■ **Directions for this task**: Transcribe exactly, and without pictures, only the lines from the one bearing "pyautogui.moveTo(318, 126)" through the final line of the data below.

■ **Given information**:
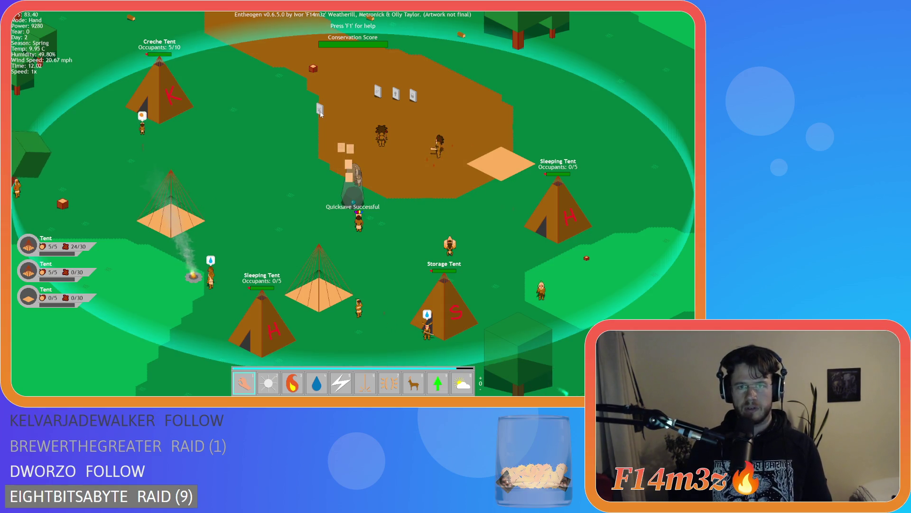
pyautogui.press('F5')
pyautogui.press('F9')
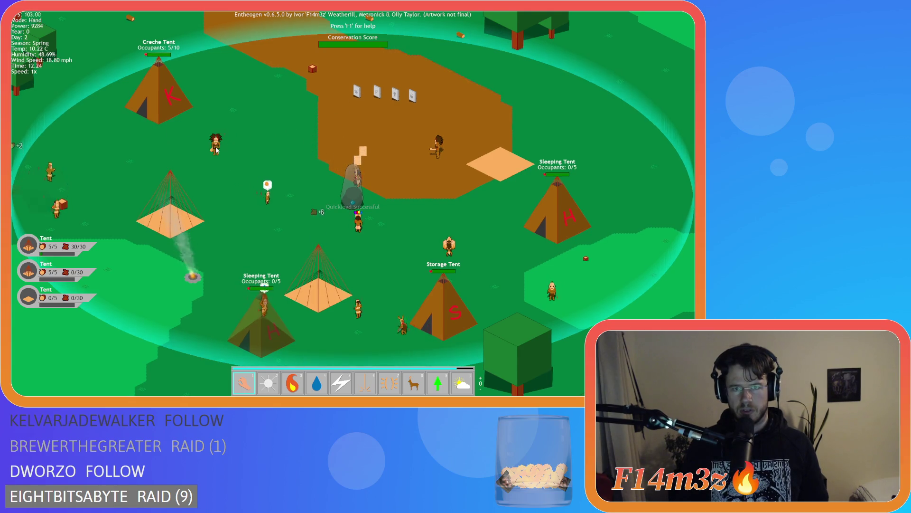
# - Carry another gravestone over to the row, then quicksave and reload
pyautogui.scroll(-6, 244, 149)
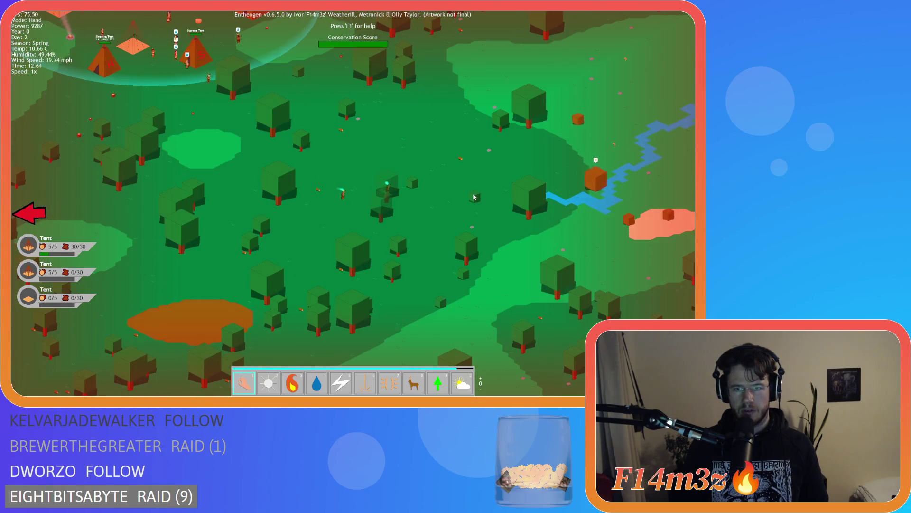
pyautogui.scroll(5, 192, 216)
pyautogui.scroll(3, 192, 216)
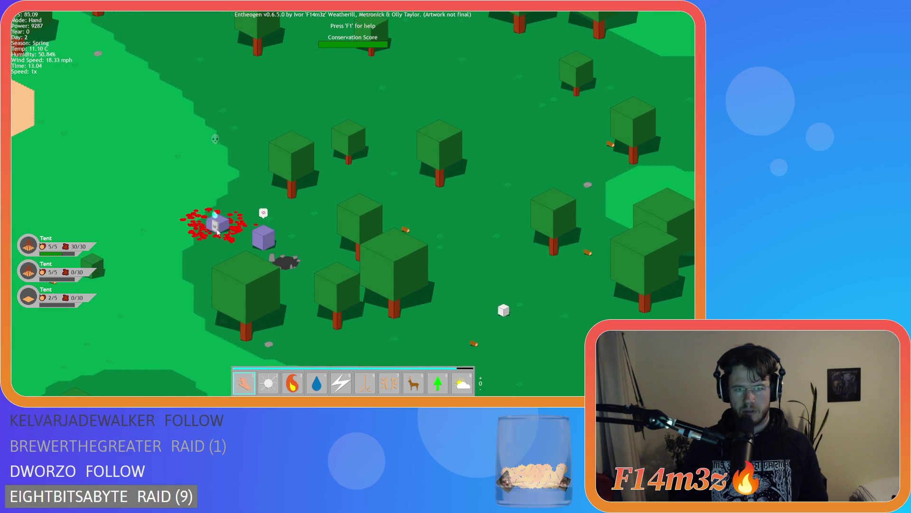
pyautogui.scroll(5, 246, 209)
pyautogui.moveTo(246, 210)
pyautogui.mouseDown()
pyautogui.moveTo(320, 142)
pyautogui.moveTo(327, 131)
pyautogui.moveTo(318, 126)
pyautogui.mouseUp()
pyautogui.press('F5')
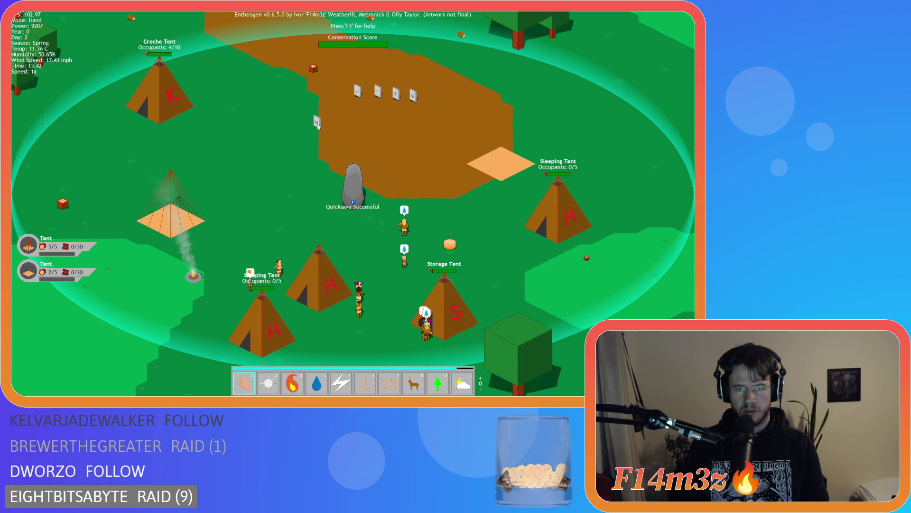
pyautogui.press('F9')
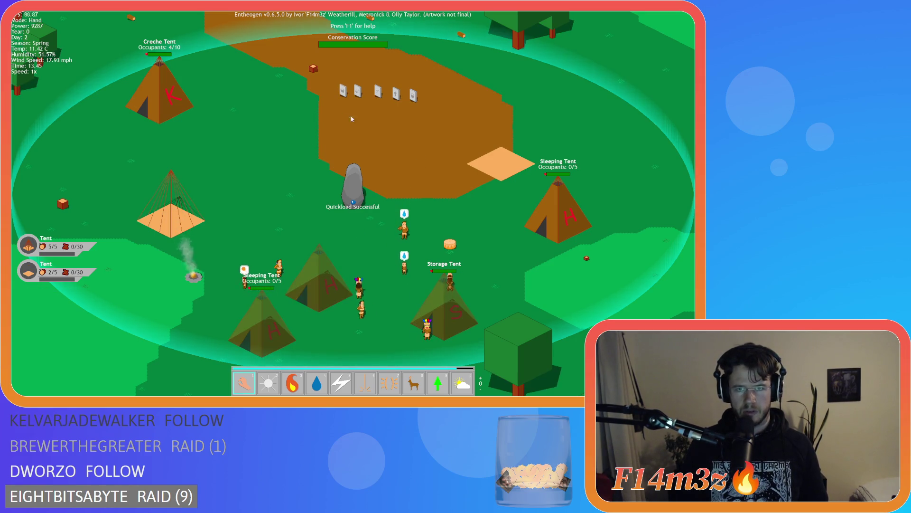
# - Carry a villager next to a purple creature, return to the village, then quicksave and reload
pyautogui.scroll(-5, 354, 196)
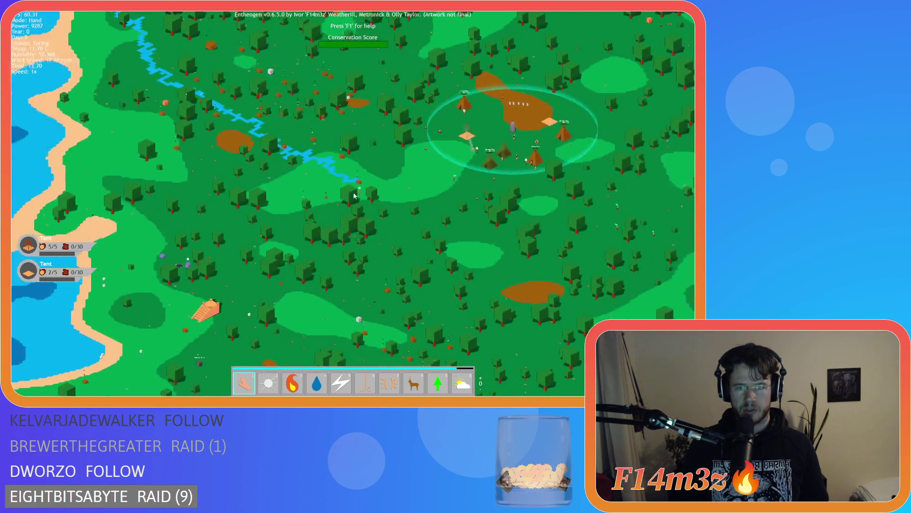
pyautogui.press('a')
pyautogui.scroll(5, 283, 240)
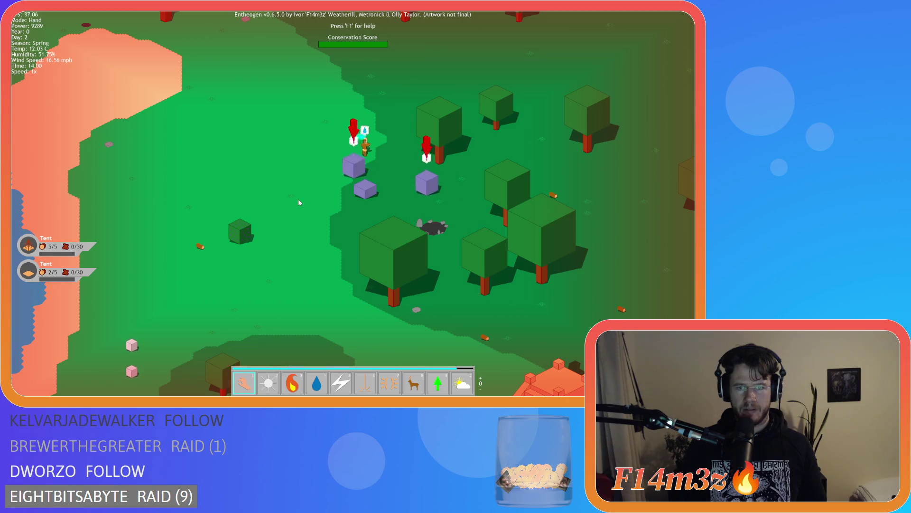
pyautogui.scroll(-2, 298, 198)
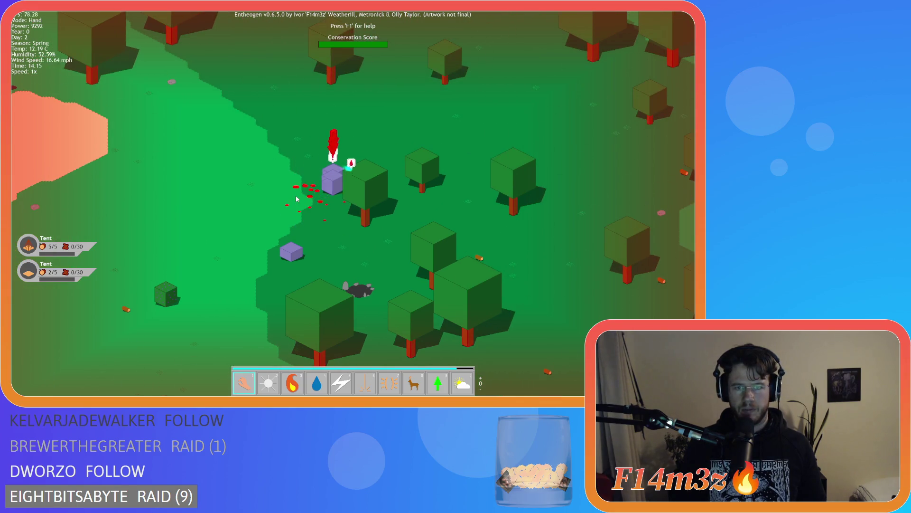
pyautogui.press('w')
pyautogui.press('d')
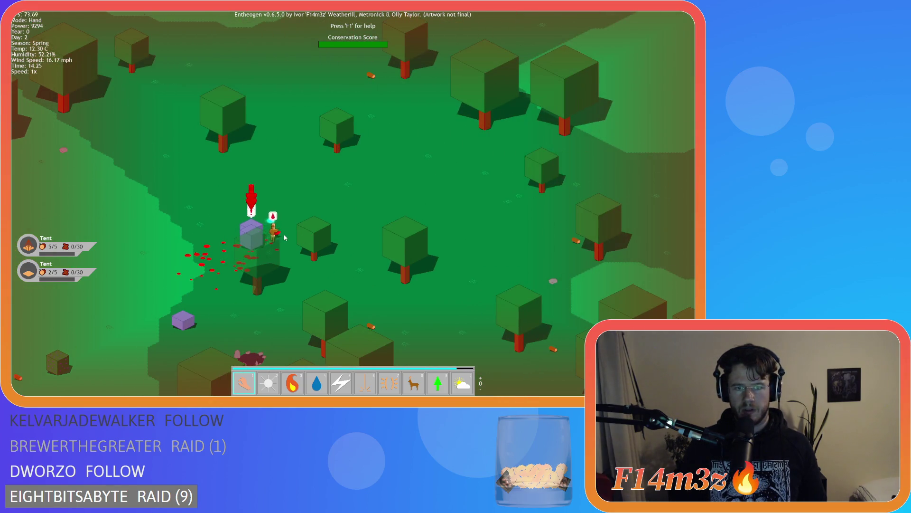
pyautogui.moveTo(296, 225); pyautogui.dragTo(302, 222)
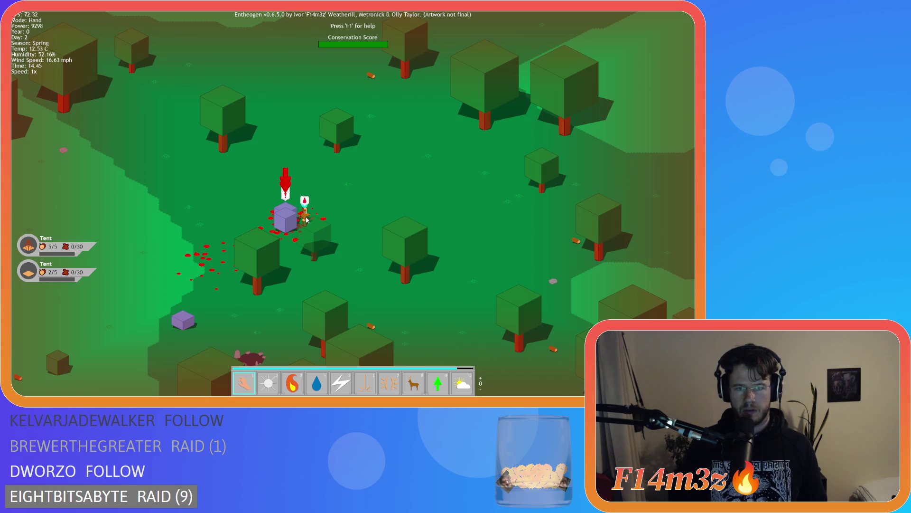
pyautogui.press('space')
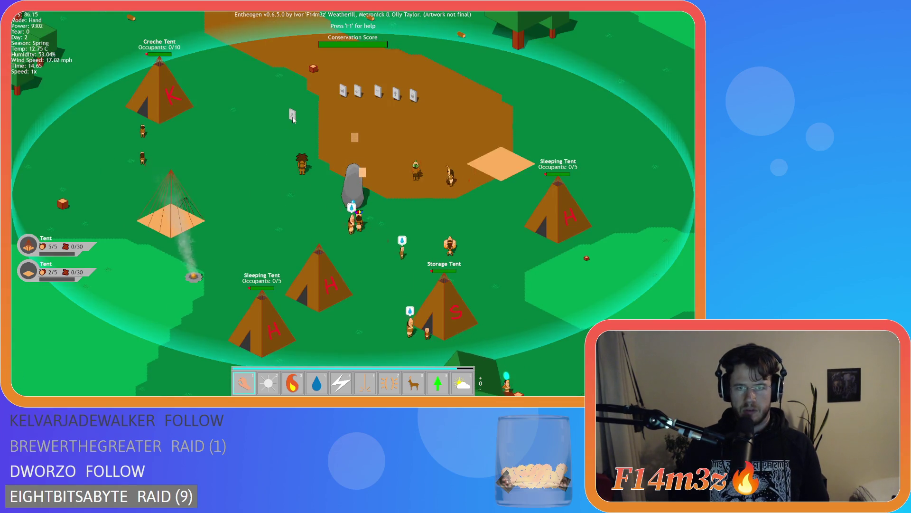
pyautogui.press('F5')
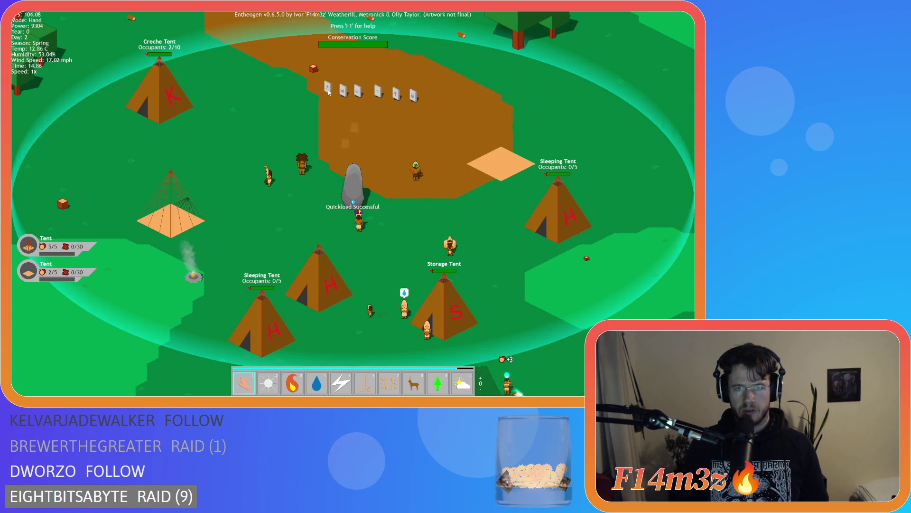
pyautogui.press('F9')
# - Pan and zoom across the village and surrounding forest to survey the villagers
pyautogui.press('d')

■ **Task output**:
pyautogui.moveTo(318, 126)
pyautogui.mouseUp()
pyautogui.press('F5')
pyautogui.press('F9')
# - Carry a villager next to a purple creature, return to the village, then quicksave and reload
pyautogui.scroll(-5, 354, 196)
pyautogui.press('a')
pyautogui.scroll(5, 283, 240)
pyautogui.scroll(-2, 298, 198)
pyautogui.press('w')
pyautogui.press('d')
pyautogui.moveTo(296, 225); pyautogui.dragTo(302, 222)
pyautogui.press('space')
pyautogui.press('F5')
pyautogui.press('F9')
# - Pan and zoom across the village and surrounding forest to survey the villagers
pyautogui.press('d')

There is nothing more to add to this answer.